• _Information supplied_:

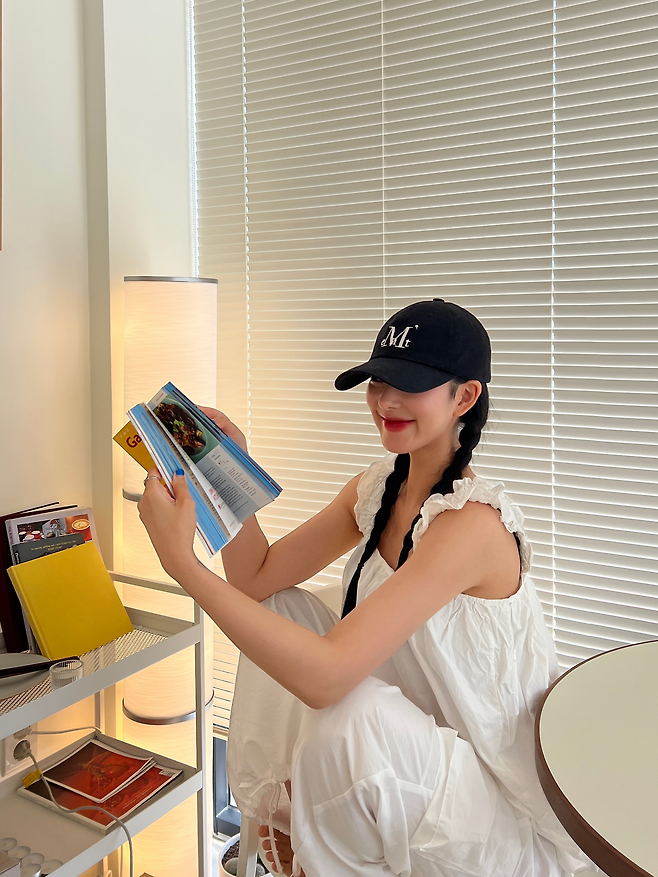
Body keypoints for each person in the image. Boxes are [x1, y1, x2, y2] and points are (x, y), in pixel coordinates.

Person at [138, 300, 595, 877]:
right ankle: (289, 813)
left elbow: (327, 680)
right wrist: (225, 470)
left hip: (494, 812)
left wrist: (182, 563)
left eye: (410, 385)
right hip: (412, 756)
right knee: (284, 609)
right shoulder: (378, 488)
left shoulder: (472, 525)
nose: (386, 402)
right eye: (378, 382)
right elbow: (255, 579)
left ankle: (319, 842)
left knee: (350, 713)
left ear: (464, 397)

• _Work task_: Please take the lines from the beginning of the data above through the line holding "right hip: (412, 756)" and transcribe them exactly, without any pictures.

• _Solved problem_:
Body keypoints for each person in the image. Boxes are [x1, y1, x2, y2] and points are (x, y), in pixel coordinates.

Person at [138, 300, 595, 877]:
right ankle: (289, 813)
left elbow: (327, 680)
right wrist: (225, 470)
left hip: (494, 812)
left wrist: (182, 563)
left eye: (410, 385)
right hip: (412, 756)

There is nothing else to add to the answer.